#### Available records ####

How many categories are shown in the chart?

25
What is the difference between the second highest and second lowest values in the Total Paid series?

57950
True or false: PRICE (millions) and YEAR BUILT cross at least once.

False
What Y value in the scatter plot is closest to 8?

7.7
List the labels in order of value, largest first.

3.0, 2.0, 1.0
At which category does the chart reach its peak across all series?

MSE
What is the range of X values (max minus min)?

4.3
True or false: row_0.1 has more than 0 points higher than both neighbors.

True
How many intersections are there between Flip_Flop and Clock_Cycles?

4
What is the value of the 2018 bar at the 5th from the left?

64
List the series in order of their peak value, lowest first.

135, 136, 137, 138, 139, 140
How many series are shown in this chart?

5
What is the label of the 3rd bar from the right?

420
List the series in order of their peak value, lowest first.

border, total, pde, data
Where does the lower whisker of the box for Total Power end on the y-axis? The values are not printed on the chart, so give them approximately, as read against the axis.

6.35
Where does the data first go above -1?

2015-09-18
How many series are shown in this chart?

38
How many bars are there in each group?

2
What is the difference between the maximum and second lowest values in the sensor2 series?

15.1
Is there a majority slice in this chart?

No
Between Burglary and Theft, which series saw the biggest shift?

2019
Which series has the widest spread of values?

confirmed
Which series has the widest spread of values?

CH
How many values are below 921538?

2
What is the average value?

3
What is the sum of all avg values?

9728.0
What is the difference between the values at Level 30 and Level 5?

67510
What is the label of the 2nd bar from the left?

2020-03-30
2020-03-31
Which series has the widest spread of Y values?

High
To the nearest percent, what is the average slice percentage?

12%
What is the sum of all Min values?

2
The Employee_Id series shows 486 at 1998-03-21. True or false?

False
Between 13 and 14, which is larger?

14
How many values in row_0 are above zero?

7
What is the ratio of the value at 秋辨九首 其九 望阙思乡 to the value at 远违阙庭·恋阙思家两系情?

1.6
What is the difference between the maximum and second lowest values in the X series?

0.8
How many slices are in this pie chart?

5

####

● **What you will do**: Swap "widest spread" for "largest spread" throughout the lines above, keeping everything else unchanged.

● **Solution to this problem**:
How many categories are shown in the chart?

25
What is the difference between the second highest and second lowest values in the Total Paid series?

57950
True or false: PRICE (millions) and YEAR BUILT cross at least once.

False
What Y value in the scatter plot is closest to 8?

7.7
List the labels in order of value, largest first.

3.0, 2.0, 1.0
At which category does the chart reach its peak across all series?

MSE
What is the range of X values (max minus min)?

4.3
True or false: row_0.1 has more than 0 points higher than both neighbors.

True
How many intersections are there between Flip_Flop and Clock_Cycles?

4
What is the value of the 2018 bar at the 5th from the left?

64
List the series in order of their peak value, lowest first.

135, 136, 137, 138, 139, 140
How many series are shown in this chart?

5
What is the label of the 3rd bar from the right?

420
List the series in order of their peak value, lowest first.

border, total, pde, data
Where does the lower whisker of the box for Total Power end on the y-axis? The values are not printed on the chart, so give them approximately, as read against the axis.

6.35
Where does the data first go above -1?

2015-09-18
How many series are shown in this chart?

38
How many bars are there in each group?

2
What is the difference between the maximum and second lowest values in the sensor2 series?

15.1
Is there a majority slice in this chart?

No
Between Burglary and Theft, which series saw the biggest shift?

2019
Which series has the largest spread of values?

confirmed
Which series has the largest spread of values?

CH
How many values are below 921538?

2
What is the average value?

3
What is the sum of all avg values?

9728.0
What is the difference between the values at Level 30 and Level 5?

67510
What is the label of the 2nd bar from the left?

2020-03-30
2020-03-31
Which series has the largest spread of Y values?

High
To the nearest percent, what is the average slice percentage?

12%
What is the sum of all Min values?

2
The Employee_Id series shows 486 at 1998-03-21. True or false?

False
Between 13 and 14, which is larger?

14
How many values in row_0 are above zero?

7
What is the ratio of the value at 秋辨九首 其九 望阙思乡 to the value at 远违阙庭·恋阙思家两系情?

1.6
What is the difference between the maximum and second lowest values in the X series?

0.8
How many slices are in this pie chart?

5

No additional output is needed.